Sherwood Forest Hospitals celebrates voluntary role of female lead governor on International Women’s Day

Posted Monday, March 8, 2021 1:54 PM

Sherwood Forest Hospitals celebrates voluntary role of female lead governor on International Women’s Day

International Women’s Day

A senior leader at Sherwood Forest Hospitals explains on International Women’s Day (8 March) how life has changed for women since she started work in the 60s, but how there is still a long way to go before men and women are treated equally in the workplace.

Susan Holmes has been the lead Governor at Sherwood Forest Hospitals for almost five years, but in a governor role for the last seven years. She is one of the 4,070 women who work at Sherwood Forest Hospitals, many of them in behind the scenes roles. Women make up 80 per cent of the Trust’s workforce.

To mark this year’s International Women’s Day, the Trust has shared profiles from more than 20 female NHS employees from across King’s Mill Hospital, Newark Hospital and Mansfield Community Hospital, showcasing their roles and the obstacles they have faced as women throughout their career.  One of the profiles focuses on Susan, who has faced gender bias and inequality on a number of occasions throughout her 56-year-long career, but through determination and challenge has made it to where she is today as an elected Lead Governor for Ashfield, a voluntary role at the Trust.
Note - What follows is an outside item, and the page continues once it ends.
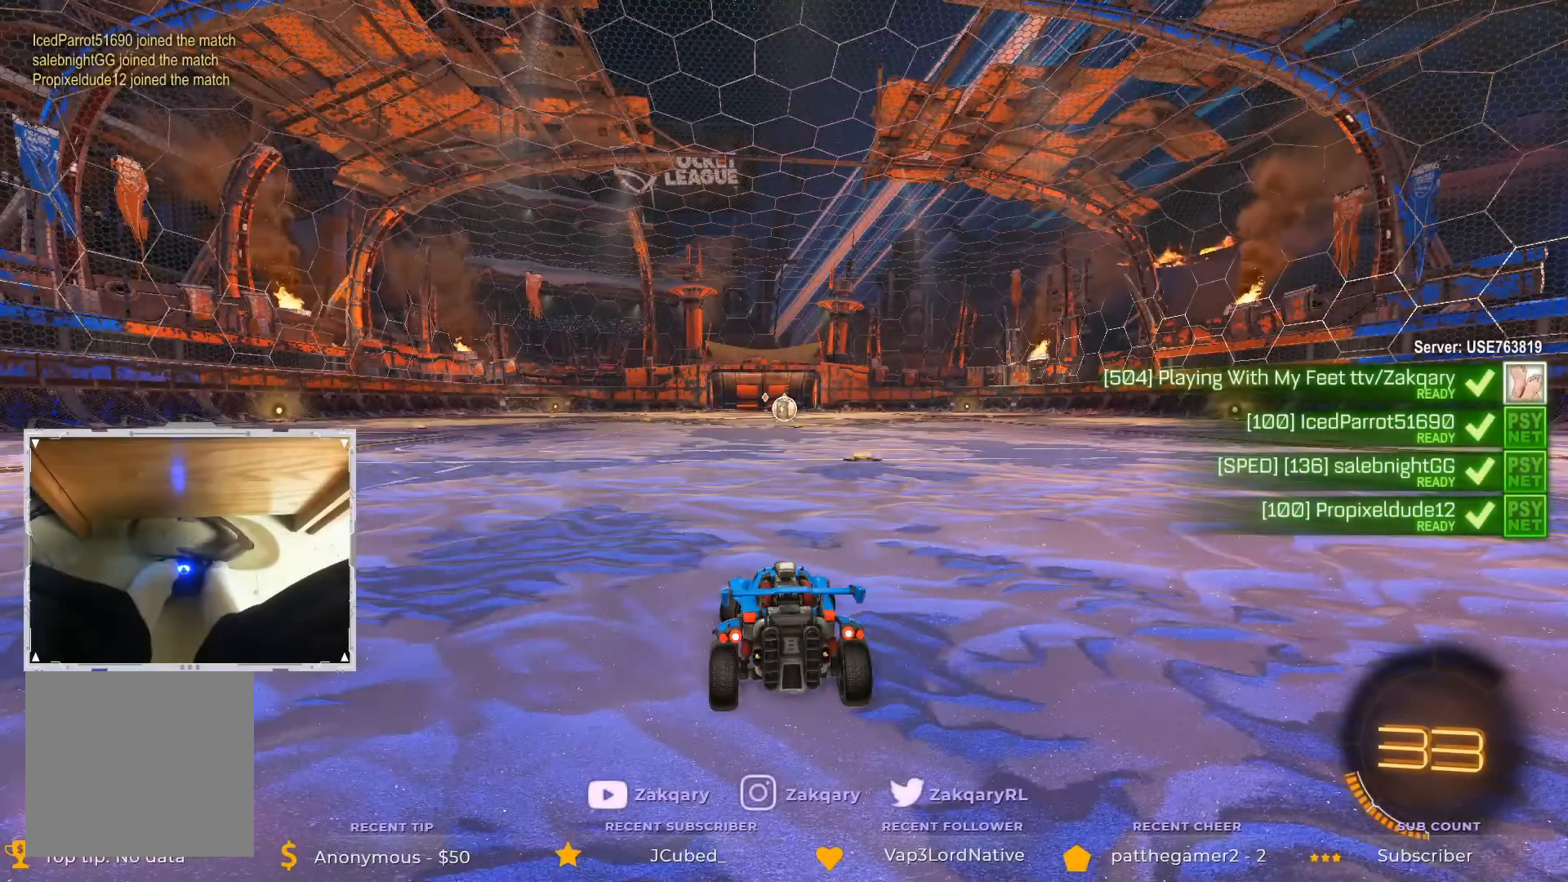
Gameplay with a controller (Xbox layout); each line is a JSON object with the inputs held at the frame after it. "events" lists button and stick changes between this image and that frame as [ms after this image, input, new state], when the widget could be followed in between. Not read: X.
{"buttons": [], "left_stick": "center", "right_stick": "center", "events": [[67, "L3", "up"], [185, "left_stick", "center"]]}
All Hospitals that are a Foundation Trust (like Sherwood Forest Hospitals) have a Board of Governors who performs an essential role in the governance and development of the hospital. It is a voluntary role and they are elected to it by Trust colleagues and members of the local community. Much of Susan’s role is to represent the views of the public and to hold non-executive directors to account.

However, getting to where Susan is today hasn’t been without challenge, and as a female she has faced knock backs along the way. She said: “I began work in 1965, where times were very different. I began in the Civil Service, where it was expected that women did the clerical work, rather than be in management. Later on, when I was married and wanting to change jobs because of a house move, I found it almost impossible. I was turned down when I applied for a clerical job at a big firm because ‘I was too highly qualified’ after a grammar school education and ‘wouldn’t fit in’.

“I was also told by more than one employer that they would not hire me because of my age and that I would ‘soon be pregnant and leaving’ as in those days there was no maternity leave. It was just assumed that you would stay at home and look after your child.”

As her career progressed, Susan also found that she faced gender bias when it came to her choice of job. “The majority of my working life was spent as a secondary school teacher, but I frequently faced surprise that I taught science,” she said. “I think the preconception of many was that I should be teaching infants! I overcame this by being good at what I did, which was measured by the exam passes of my pupils.”

It wasn’t until she retired and started volunteering as a magistrate 30 years ago, and then as a governor within the NHS, that Susan found improvement in the way she was treated as a female in her role. She said: “I spent 26 years voluntarily as a Magistrate and fortunately, it was equal opportunities there.”

Over the years, however, Susan has noticed a shift in the way women are being treated more equally to men, although she explains that women today should continue to challenge. “Women today have so much to be grateful for in the changes that have happened over the last 50 years. They must appreciate and consolidate these gains and always remember we are not the same as men, nor do we want to be, but we are equal. If we all assume that ‘we can’ and then ‘we do’, we can prove that women truly are equal to men.”

Sherwood Forest Hospitals’ Director of People, Clare Teeney, added: “It’s really empowering to hear Susan’s story and how she has overcome the challenges she has faced in her career. As a Trust, we are committed to ensuring that all of our colleagues, and our patients, know that they are treated equally, regardless of their gender, or any other characteristic. We recognise and respect the differences between people and this means treating and valuing people as individuals.

“We’ve done a lot of work to ensure that colleagues at Sherwood feel there is a supportive, fair and inclusive environment that enables people to be themselves at work.”

The theme of this year’s International Women’s Day, which takes place annually on 8 March, is #ChooseToChallenge, which encourages us to choose to challenge and call out gender bias and inequality.